Non-Parametric 3D Hand Shape Reconstruction From Monocular Image
COM3 Level 2
SR21, COM3 02-60
Abstract:
3D hand shape estimation from monocular RGB input recovers the hand surface locations in 3D space. This area of computer vision is critical due to its numerous applications, such as human-computer interaction, augmented and virtual reality applications. Recent advances in deep learning have led to significant progress in hand shape estimation. Most existing works for 3D hand pose and shape estimation from the single monocular image rely on a parametric hand model, MANO. However, the parametric MANO model inherently differs from the real hand surface, also requiring a large number of annotations. We turn to explore kinds of other non-parametric methods to mitigate the above problem and reduce the reliance on data annotations. In this thesis, we explore kinds of 3D representation information i.e., point cloud, UV map, and integrate the parametric and non-parametric models, for 3D hand shape reconstruction.

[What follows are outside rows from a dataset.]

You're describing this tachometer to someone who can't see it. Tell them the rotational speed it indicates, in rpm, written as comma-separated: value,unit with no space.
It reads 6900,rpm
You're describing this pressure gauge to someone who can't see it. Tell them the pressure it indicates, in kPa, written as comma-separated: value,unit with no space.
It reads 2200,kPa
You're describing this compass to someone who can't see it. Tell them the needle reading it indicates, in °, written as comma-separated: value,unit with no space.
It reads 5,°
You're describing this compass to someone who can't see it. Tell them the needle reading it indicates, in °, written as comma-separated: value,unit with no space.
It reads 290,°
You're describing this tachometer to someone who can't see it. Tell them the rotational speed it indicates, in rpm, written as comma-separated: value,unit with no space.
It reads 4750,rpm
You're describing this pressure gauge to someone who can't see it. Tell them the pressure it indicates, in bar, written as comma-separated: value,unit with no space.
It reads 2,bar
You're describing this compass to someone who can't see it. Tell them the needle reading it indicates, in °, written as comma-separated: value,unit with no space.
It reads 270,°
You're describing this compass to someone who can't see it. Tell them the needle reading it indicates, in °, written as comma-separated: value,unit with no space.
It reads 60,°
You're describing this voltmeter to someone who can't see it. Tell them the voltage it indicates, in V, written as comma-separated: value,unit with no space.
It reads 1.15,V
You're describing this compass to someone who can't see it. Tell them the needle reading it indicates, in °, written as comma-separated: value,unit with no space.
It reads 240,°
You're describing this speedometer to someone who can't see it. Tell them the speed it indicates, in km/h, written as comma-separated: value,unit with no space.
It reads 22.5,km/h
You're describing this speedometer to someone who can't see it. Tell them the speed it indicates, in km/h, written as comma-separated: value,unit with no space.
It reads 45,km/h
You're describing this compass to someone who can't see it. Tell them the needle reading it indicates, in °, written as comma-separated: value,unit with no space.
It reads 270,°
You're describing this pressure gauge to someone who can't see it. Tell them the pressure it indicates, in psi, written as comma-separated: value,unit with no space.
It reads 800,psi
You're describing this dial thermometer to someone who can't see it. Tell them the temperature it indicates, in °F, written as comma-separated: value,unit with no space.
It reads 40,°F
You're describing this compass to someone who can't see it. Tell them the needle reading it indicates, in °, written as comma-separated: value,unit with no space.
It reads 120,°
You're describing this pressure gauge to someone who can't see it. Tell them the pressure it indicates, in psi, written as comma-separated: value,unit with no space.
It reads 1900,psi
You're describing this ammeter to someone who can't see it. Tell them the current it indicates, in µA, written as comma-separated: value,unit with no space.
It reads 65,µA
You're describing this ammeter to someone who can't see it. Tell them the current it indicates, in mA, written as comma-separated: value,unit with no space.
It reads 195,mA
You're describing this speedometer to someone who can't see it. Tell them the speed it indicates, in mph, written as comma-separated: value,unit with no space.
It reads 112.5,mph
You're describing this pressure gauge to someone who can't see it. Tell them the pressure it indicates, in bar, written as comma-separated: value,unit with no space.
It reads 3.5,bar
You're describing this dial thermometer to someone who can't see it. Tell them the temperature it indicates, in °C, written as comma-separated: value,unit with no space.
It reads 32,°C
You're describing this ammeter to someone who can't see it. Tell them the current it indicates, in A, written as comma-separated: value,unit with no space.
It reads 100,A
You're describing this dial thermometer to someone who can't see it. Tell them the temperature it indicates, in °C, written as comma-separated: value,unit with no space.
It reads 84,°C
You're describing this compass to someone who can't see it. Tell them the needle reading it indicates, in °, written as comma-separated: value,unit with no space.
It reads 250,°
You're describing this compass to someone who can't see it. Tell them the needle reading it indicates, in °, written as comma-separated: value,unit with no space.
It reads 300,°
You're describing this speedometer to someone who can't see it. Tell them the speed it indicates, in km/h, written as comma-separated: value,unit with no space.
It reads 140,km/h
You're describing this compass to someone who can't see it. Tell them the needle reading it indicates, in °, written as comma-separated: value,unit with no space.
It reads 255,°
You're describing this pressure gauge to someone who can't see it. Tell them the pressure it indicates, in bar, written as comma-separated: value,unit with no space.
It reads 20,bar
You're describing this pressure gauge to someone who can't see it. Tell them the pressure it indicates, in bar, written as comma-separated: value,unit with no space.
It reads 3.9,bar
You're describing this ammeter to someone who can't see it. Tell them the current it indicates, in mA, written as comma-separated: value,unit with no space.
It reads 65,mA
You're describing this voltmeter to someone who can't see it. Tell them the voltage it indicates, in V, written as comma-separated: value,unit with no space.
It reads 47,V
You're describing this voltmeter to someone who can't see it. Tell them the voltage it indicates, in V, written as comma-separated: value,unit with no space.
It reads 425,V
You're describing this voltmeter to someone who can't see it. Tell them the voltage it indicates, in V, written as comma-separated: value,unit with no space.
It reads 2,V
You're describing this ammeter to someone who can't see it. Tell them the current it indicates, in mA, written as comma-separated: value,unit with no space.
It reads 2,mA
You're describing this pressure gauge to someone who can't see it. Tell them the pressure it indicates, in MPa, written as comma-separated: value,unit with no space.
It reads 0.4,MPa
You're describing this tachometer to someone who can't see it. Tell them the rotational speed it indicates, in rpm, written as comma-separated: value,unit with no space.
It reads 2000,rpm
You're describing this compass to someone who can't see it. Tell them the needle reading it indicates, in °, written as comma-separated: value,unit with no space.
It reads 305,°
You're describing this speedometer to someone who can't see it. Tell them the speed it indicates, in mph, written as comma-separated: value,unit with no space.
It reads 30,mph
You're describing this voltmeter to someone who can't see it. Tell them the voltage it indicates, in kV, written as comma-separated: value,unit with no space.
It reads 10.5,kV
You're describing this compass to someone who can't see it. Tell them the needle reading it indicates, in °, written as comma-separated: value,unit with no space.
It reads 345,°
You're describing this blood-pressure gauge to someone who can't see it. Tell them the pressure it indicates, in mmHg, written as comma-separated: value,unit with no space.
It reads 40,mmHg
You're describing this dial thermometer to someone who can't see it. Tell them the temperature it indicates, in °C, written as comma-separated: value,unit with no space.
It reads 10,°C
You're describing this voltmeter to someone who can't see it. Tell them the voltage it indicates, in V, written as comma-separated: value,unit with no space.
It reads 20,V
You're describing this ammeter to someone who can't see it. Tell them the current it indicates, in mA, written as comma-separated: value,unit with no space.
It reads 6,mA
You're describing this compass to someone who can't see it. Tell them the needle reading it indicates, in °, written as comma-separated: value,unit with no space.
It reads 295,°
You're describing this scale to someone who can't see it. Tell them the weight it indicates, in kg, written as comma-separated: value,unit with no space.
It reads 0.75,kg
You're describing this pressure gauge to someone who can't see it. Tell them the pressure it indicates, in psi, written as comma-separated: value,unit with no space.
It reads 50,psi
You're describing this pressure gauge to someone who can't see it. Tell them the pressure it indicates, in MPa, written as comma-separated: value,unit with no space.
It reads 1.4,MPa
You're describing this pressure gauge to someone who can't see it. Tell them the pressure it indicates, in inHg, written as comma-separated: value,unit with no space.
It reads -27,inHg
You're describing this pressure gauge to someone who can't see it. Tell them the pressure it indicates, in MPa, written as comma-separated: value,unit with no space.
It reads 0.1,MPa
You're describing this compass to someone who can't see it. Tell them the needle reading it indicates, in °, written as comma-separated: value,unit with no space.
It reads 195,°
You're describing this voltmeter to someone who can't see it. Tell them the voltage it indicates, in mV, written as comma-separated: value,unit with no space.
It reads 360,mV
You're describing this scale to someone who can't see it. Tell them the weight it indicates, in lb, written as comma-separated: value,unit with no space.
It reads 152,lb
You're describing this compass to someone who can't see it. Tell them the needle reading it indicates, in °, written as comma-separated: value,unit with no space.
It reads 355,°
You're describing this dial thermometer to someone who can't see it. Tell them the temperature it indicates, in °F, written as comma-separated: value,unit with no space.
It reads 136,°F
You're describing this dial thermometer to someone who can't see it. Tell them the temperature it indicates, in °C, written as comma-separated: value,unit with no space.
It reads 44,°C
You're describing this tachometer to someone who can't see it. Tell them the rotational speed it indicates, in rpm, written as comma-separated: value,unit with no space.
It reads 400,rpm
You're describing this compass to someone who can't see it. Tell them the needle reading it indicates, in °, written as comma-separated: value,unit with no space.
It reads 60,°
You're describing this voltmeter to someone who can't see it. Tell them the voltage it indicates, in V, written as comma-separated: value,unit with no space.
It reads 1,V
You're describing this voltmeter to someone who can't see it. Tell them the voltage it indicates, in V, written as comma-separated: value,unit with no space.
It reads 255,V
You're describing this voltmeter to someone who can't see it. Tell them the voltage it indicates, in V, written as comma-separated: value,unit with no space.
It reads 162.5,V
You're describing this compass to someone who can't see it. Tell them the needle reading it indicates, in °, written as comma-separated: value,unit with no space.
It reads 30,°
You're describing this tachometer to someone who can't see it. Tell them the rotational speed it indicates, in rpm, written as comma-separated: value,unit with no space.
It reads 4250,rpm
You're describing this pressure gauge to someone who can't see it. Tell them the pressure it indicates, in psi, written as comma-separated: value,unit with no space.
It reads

We first propose a non-parametric approach using point cloud representation and a unique point cloud reconstruction technique for determining the full hand shape from RGB images. Our approach employs a combined local and global representation for learning and outperforms state-of-the-art approaches for 3D hand pose estimation while producing high-quality point clouds. Unlike existing methods that map visual features to the parameters of a parametric model, our approach directly reconstructs the hand surface without needing a hand model.
Beyond hand shape estimation lies the task of interacting with objects, which involves predicting 3D hand shape while accounting for realistic hand-object interactions. This task is crucial for the human-computer interaction system. However, accurately estimating 3D hand shapes amidst heavy object occlusions while also balancing realistic hand-object interactions with precise 3D hand shapes presents a significant challenge. To address these issues, we propose a UV-map-based pipeline for 3D hand reconstruction that employs a non-parametric hand shape representation, UV Map. Our approach simultaneously estimates UV coordinates, hand texture, and contact maps in UV space, which allows for dense contact modeling and improves reconstruction while remaining efficient. We also notice that template-based methods have become remarkably accurate. Nonetheless, these approaches are contingent upon having pre-defined object mesh models, making them unsuitable for reconstructing unobserved objects. Template-free methods, on the other hand, do not rely on specific object models but tend to produce less realistic object shapes. We then introduce a novel category-level 3D hand-object reconstruction framework that incorporates shape priors for previously unseen objects. Specifically, our proposed model utilizes an initial object template mesh model and RGB input to learn knowledge about object deformation and pose through the supervision of mask and depth maps as supervision.
Previous works on 3D hand shape reconstruction can be categorized into two directions: parametric model-based approaches and non-parametric model-based approaches. While non-parametric model-based approaches such as direct mesh fitting are highly accurate, their reconstruction meshes are often plagued with artifacts and do not resemble plausible hand shapes. On the other hand, parametric approaches are based on abstract PCA space and fall short in terms of reconstruction shape accuracy when compared to non-parametric methods. As such, there is a trade-off between the two model-based approaches. In this thesis, we aim to address this issue by proposing a pipeline that effectively integrates both parametric and non-parametric mesh models for accurate and plausible 3D hand reconstruction. We also introduce a VAE correction module that bridges the gap between non-parametric and MANO 3D poses. Additionally, we propose a novel weakly-supervised pipeline that leverages 3D joint labels to train the network to learn 3D shapes.